TOKYO, March 17 Japan's Ministry of Finance is
considering raising the minimum bidding requirement of primary
dealers in government bond auctions to ensure the stability of
the bond market, government sources with knowledge of the matter
said on Friday.
Under the plan, which the ministry is expected to present to
primary dealers next week, the minimum requirement for each
dealer will be raised to 5 percent of the total offer from the
current 4 percent, the sources said.
Because there are 21 such dealers now, the increase will
eliminate the risk that the ministry's debt auction will go
under-subscribed even if no other investors make bidding.
A JGB auction has not been under-subscribed since 2003 and
there are no immediate worries over demand as the Bank of Japan
is buying a massive amount from the market.
But the idea came after the Bank of Mitsubishi-Tokyo UFJ
Bank withdrew its primary dealership last year, a move that
raised some worries about smooth absorption of Japan's massive
public debts into markets especially as bond yields rise
The MOF plans to introduce the new bidding quota in the
middle of this year, the sources said.
If decided, it would be the second time the MOF raised the
minimum requirement after it had notched up to four percent from
three percent in 2015.
In exchange for the added burden for primary dealers, the
MOF is also considering offering a sweetener by raising the
maximum amount of bonds it offers specially to primary dealers
through so-called first non-price competitive auctions.

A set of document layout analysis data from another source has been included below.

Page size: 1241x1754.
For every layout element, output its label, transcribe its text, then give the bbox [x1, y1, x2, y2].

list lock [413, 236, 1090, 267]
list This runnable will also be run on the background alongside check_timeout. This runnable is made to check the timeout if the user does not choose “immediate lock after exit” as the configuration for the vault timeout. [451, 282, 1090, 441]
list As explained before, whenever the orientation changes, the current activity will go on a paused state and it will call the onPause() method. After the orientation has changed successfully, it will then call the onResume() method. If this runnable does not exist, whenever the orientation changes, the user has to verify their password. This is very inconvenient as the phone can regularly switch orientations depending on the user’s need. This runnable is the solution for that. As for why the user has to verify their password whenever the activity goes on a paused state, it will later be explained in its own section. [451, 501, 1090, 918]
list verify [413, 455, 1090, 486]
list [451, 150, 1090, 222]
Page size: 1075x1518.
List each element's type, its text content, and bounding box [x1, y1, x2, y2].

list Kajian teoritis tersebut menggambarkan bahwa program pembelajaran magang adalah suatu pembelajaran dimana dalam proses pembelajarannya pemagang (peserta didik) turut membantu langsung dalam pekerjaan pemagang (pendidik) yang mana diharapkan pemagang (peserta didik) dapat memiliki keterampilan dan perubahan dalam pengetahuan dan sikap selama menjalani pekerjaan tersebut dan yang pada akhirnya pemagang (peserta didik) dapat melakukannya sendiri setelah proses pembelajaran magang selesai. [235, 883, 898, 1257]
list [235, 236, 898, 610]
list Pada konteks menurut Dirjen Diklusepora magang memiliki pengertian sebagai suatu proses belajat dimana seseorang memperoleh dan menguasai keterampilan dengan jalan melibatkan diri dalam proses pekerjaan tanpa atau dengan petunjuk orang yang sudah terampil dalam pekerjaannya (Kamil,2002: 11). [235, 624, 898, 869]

In this auction, which are held simultaneously with regular
bond auctions, primary dealers can buy government bonds at the
average price of regular price competitive auction, thus without
having to worry about buying bonds at higher price than the
The MOF is considering raising the limit on the amount of
extra issue at this auction to 15-20 percent of the regular
auction, compared to 10 percent now, the sources said.